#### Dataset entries

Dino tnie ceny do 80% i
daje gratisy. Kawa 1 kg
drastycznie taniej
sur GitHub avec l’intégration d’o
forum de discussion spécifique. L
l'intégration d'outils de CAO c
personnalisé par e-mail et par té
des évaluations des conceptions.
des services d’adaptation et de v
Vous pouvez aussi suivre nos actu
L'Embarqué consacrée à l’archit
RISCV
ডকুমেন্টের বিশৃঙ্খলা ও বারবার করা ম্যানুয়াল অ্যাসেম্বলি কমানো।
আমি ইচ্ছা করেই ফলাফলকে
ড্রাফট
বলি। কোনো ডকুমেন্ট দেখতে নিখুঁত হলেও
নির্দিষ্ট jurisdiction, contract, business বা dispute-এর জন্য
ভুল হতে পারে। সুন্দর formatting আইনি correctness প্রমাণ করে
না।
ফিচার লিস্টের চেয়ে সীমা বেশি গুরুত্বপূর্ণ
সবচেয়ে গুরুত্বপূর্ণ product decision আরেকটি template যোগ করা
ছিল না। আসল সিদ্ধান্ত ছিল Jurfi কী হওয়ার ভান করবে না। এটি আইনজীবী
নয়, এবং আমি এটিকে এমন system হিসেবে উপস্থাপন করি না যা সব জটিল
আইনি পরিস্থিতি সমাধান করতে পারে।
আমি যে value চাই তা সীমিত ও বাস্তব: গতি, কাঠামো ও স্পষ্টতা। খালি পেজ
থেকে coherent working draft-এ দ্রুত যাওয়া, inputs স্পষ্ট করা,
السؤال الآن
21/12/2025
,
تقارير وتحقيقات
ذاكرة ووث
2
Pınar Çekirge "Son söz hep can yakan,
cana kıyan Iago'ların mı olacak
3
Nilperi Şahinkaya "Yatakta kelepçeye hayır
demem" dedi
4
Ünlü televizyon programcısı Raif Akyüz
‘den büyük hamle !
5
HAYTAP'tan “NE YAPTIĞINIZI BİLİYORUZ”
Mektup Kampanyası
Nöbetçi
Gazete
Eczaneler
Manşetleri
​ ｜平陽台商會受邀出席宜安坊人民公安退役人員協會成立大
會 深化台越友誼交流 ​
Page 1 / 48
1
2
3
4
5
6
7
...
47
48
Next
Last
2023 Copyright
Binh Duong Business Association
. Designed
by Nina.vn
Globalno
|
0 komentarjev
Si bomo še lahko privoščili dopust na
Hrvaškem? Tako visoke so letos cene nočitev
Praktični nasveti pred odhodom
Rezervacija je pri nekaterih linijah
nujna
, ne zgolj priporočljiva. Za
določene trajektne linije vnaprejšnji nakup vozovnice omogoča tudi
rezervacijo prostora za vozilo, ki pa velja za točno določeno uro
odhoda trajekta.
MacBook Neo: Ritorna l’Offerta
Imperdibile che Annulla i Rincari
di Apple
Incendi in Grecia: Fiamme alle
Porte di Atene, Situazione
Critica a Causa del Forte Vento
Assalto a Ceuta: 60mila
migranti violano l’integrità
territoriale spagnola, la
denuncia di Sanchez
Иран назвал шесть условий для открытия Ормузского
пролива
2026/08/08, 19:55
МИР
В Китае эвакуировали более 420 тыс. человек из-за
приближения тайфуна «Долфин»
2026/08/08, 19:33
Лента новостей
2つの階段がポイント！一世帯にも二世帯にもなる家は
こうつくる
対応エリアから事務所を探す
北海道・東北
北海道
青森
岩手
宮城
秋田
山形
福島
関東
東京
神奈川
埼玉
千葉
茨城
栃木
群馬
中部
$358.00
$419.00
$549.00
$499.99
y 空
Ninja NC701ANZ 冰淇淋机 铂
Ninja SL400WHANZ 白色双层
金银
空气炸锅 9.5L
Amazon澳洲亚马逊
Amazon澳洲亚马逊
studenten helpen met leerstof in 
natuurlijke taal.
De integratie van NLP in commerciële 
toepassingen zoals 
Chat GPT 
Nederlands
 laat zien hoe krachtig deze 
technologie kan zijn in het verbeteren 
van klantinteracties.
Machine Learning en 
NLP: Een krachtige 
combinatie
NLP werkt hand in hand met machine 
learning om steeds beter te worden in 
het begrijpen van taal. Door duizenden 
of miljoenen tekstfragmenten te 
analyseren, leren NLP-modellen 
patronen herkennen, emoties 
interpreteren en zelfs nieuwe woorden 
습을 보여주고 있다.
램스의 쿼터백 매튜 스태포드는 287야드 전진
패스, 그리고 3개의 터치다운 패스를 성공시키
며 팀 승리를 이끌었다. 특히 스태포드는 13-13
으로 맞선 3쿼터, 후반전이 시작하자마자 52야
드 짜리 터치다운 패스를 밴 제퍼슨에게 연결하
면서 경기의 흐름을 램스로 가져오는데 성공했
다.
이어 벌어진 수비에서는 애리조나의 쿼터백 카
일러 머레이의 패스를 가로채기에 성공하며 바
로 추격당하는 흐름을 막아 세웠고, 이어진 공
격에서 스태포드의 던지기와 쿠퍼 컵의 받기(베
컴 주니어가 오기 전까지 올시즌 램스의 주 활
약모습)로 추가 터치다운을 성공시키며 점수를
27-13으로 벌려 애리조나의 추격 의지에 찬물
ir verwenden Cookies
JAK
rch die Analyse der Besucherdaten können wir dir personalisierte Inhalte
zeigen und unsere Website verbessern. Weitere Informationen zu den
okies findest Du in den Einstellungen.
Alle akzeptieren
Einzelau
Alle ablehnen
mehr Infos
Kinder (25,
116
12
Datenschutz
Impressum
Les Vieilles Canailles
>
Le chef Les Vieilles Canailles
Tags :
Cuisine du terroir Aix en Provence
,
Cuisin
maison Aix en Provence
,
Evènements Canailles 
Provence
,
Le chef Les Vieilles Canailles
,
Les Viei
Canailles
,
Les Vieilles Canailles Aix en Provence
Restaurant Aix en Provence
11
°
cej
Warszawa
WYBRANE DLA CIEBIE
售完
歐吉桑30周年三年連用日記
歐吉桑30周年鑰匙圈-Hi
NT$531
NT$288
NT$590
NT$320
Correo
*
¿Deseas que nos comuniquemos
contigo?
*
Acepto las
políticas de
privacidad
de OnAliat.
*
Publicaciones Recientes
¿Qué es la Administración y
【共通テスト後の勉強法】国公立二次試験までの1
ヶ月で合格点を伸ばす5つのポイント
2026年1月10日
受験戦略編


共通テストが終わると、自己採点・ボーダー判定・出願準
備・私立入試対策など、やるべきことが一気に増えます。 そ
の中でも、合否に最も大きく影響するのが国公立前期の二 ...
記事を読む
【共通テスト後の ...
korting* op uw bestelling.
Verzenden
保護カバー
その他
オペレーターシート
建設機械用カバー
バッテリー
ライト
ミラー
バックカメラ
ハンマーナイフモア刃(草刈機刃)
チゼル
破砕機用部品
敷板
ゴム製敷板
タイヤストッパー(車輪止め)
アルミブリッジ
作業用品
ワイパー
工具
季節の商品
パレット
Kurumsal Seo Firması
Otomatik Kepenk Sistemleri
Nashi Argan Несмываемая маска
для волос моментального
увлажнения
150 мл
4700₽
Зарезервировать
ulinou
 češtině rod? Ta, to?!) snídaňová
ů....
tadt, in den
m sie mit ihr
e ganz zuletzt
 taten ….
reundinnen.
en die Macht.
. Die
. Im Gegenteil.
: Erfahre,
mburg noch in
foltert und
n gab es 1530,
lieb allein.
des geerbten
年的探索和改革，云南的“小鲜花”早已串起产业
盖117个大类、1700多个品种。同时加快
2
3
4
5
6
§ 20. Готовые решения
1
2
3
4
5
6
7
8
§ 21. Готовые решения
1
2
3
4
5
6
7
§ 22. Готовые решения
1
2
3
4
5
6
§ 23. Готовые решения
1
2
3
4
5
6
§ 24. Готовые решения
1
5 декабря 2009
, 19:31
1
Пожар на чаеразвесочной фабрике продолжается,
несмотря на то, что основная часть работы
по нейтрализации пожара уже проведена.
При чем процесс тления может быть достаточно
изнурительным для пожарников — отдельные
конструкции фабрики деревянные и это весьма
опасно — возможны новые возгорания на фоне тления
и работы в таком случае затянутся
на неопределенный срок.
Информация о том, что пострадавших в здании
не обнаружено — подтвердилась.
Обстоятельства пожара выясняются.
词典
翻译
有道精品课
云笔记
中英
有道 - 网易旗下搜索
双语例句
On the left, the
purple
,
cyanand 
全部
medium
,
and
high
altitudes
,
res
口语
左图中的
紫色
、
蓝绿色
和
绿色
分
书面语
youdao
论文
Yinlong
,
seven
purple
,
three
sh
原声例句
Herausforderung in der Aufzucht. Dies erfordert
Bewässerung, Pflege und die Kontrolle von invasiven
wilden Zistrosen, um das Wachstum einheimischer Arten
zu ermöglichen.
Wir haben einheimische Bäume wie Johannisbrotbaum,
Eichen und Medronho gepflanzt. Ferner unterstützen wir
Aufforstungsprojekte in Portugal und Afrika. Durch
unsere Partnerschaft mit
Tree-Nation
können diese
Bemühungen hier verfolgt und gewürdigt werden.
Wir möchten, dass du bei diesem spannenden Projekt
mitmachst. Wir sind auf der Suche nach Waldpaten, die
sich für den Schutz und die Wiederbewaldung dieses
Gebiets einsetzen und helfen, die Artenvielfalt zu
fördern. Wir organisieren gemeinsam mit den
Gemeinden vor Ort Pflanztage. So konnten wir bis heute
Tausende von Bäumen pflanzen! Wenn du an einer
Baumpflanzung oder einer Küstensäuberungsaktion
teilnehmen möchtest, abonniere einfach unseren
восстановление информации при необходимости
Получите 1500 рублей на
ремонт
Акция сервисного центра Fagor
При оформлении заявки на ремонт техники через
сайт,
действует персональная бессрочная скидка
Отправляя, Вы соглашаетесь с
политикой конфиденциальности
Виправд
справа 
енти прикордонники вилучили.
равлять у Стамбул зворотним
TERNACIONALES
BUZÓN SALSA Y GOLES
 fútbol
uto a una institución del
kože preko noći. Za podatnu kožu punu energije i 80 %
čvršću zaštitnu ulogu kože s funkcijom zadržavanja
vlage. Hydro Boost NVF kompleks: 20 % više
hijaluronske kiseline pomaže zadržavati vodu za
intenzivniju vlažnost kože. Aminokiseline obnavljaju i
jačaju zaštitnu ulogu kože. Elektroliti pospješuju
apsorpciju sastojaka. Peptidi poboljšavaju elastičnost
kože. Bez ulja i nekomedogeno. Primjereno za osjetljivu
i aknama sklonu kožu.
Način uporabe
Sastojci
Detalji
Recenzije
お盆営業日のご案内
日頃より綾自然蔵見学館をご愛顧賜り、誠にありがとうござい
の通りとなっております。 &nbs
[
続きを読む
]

#### Request
Working from the data above, extract solely the lines from the one containing "আইনি পরিস্থিতি সমাধান করতে পারে।" through the one containing "Praktični nasveti pred odhodom", exactly as they appear, both included.

#### Task output
আইনি পরিস্থিতি সমাধান করতে পারে।
আমি যে value চাই তা সীমিত ও বাস্তব: গতি, কাঠামো ও স্পষ্টতা। খালি পেজ
থেকে coherent working draft-এ দ্রুত যাওয়া, inputs স্পষ্ট করা,
السؤال الآن
21/12/2025
,
تقارير وتحقيقات
ذاكرة ووث
2
Pınar Çekirge "Son söz hep can yakan,
cana kıyan Iago'ların mı olacak
3
Nilperi Şahinkaya "Yatakta kelepçeye hayır
demem" dedi
4
Ünlü televizyon programcısı Raif Akyüz
‘den büyük hamle !
5
HAYTAP'tan “NE YAPTIĞINIZI BİLİYORUZ”
Mektup Kampanyası
Nöbetçi
Gazete
Eczaneler
Manşetleri
​ ｜平陽台商會受邀出席宜安坊人民公安退役人員協會成立大
會 深化台越友誼交流 ​
Page 1 / 48
1
2
3
4
5
6
7
...
47
48
Next
Last
2023 Copyright
Binh Duong Business Association
. Designed
by Nina.vn
Globalno
|
0 komentarjev
Si bomo še lahko privoščili dopust na
Hrvaškem? Tako visoke so letos cene nočitev
Praktični nasveti pred odhodom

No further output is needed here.